A fabricante italiana de pneus Pirelli cancelou os testes para a Fórmula 1 depois que a IRGC (Guarda Revolucionária Islâmica, na sigla em inglês) disparou mísseis contra alvos militares dos Estados Unidos no Bahrein e em outros países do Oriente Médio. Uma das instalações atingidas fica a cerca 32 km do Circuito do Bahrein e a cerca de 11 km do aeroporto internacional do país.
Segundo o The Race, o porta-voz da empresa afirmou que os testes foram cancelados por motivos de segurança, “em decorrência da evolução da situação internacional”. A companhia informou ainda que seus funcionários estão em segurança em Manama, capital do Bahrein.
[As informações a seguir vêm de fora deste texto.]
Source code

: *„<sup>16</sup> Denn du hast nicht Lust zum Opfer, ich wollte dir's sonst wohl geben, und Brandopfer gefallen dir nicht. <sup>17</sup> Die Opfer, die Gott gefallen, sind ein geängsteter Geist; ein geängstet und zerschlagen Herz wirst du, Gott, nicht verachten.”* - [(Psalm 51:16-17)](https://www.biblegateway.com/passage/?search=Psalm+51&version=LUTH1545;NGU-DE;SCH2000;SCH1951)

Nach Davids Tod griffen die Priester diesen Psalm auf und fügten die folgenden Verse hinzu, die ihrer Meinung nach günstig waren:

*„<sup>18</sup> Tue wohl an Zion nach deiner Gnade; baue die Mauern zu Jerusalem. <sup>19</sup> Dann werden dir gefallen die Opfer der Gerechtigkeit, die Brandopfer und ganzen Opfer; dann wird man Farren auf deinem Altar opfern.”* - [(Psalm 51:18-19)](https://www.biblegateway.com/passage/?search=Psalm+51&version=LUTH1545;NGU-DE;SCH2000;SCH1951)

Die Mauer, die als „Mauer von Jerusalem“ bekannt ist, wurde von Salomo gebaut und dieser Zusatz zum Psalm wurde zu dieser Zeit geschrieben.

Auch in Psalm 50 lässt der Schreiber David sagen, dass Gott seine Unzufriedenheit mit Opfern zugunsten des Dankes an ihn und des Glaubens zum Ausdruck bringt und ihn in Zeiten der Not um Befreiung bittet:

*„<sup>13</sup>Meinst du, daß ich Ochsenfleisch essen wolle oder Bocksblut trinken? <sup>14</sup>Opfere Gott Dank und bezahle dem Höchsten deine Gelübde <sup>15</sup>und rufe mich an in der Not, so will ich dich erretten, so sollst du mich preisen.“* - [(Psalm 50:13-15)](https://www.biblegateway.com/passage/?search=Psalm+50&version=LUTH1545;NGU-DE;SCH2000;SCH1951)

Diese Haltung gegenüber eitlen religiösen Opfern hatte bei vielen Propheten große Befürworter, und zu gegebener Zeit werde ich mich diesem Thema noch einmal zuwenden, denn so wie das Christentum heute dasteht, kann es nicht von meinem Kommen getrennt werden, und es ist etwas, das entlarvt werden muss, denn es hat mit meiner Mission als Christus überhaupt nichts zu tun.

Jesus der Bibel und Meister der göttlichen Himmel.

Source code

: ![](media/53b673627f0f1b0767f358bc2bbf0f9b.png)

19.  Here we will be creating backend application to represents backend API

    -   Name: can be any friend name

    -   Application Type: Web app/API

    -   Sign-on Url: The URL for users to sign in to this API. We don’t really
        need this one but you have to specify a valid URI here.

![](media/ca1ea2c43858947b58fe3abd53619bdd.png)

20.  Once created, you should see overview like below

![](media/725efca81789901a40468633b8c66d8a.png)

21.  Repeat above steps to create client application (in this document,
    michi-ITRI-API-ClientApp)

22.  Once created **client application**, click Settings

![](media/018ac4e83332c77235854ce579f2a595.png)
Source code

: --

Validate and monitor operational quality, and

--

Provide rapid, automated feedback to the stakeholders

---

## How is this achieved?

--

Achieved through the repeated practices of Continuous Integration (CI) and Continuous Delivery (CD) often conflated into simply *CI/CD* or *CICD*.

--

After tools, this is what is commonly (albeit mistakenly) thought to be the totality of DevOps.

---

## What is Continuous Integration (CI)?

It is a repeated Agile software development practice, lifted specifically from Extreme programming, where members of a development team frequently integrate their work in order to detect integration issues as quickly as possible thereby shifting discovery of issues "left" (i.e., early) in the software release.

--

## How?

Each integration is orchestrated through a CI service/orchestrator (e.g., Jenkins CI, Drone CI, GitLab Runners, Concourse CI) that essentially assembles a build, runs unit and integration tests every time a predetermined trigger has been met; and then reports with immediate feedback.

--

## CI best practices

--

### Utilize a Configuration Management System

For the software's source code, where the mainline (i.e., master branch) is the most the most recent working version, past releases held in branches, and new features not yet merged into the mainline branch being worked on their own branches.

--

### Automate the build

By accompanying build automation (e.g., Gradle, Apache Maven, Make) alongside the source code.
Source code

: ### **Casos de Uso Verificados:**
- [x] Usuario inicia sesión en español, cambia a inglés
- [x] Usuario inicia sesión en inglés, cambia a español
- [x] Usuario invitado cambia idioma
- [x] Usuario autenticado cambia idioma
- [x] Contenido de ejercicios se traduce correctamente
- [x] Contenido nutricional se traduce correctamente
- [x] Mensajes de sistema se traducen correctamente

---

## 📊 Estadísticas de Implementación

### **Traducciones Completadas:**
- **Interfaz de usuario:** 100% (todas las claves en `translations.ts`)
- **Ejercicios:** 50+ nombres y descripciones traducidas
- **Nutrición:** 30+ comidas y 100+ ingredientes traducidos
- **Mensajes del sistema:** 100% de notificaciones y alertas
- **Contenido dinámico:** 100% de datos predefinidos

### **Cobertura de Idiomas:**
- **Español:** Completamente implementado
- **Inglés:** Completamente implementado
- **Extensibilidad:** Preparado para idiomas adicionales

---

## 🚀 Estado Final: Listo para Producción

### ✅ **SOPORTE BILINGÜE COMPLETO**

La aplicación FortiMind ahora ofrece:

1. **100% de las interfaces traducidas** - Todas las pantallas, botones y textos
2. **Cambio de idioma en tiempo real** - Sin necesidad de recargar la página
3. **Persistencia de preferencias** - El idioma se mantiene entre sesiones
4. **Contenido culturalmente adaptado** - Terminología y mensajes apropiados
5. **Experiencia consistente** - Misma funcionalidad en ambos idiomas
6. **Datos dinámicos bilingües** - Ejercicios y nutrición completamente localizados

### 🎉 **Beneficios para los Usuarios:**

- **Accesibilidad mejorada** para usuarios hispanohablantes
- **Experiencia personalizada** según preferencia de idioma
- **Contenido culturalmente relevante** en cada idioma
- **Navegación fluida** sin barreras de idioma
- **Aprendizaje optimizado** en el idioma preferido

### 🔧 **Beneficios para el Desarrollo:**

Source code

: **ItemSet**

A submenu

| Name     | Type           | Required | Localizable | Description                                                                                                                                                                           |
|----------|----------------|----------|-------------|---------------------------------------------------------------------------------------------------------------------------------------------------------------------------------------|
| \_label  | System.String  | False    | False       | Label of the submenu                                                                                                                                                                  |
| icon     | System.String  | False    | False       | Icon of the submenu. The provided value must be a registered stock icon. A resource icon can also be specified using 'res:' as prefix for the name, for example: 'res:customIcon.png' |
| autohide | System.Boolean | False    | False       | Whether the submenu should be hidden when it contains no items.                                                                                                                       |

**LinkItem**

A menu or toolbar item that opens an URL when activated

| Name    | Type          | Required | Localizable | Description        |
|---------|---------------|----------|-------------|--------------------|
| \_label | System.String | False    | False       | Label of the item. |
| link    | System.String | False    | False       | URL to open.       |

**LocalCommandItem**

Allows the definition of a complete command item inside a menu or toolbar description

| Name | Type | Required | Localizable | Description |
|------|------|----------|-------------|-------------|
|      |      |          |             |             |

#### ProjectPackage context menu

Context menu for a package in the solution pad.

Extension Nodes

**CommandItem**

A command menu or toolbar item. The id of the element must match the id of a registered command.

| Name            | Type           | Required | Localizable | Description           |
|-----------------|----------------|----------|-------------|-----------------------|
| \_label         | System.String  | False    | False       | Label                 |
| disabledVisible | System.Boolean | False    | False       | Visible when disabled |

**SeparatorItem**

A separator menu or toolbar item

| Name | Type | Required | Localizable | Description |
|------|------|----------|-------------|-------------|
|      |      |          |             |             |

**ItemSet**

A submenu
A Pirelli declarou que trabalha para garantir o retorno dos colaboradores “o mais rapidamente possível” à Itália e ao Reino Unido. A empresa havia programado testes de pneus de chuva para sábado (28.fev.2026) e domingo (1º.mar.2026), no Bahrein, antes da abertura da temporada da Fórmula 1, em Melbourne, na Austrália.
De acordo com o The Athletic, a Fórmula 1 informou que monitora de perto o conflito no Oriente Médio depois de o Irã lançar uma série de ataques com mísseis e drones contra bases militares dos Estados Unidos em países que sediam etapas da categoria, como Bahrein, Arábia Saudita, Qatar e Emirados Árabes Unidos. Em nota, a F1 declarou que mantém contato constante com autoridades locais e organizadores das provas e que “acompanha de perto qualquer situação como essa, trabalhando em estreita colaboração com as autoridades relevantes”.
A categoria ressaltou que as próximas 3 corridas do calendário, Austrália (de 6 a 8 de março), China (de 13 a 15 de março) e Japão (de 27 a 29 de março) estão mantidas. O GP do Bahrein, que está marcado para 10 a 12 de abril, seguido pelo GP da Arábia Saudita, de 17 a 19 de abril, serão reavaliados posteriormente.
O ataque dos EUA ao Irã foi realizado depois de semanas de tensão entre os 2 países. Em 19 de fevereiro, Trump afirmou que, em até 10 dias, saberia se deveria dar “um passo adiante” em relação a um ataque contra o país persa.
Depois, o republicano declarou que todos, incluindo o chefe do Estado-Maior Conjunto das Forças Armadas, Dan Caine, consideram que uma eventual guerra contra o Irã resultaria em uma “vitória fácil” dos norte-americanos.
No discurso do Estado da União, na 3ª feira (24.fev), Trump disse que os EUA ainda não tinham ouvido o Irã pronunciar “aquelas palavras mágicas: ‘nunca teremos uma arma nuclear’”. No pronunciamento, o presidente norte-americano afirmou que o regime persa “já desenvolveu mísseis que podem ameaçar a Europa e as nossas bases no exterior, e está trabalhando para construir mísseis que, em breve, chegarão aos EUA”.
As declarações de Trump foram feitas enquanto o país realizava conversas diplomáticas com o Irã, que não resultaram em acordo.
Uma autoridade sênior do Irã disse à Reuters que o país estaria disposto a fazer concessões aos EUA se os norte-americanos reconhecessem o seu direito de enriquecer urânio para fins pacíficos e suspendessem as sanções econômicas.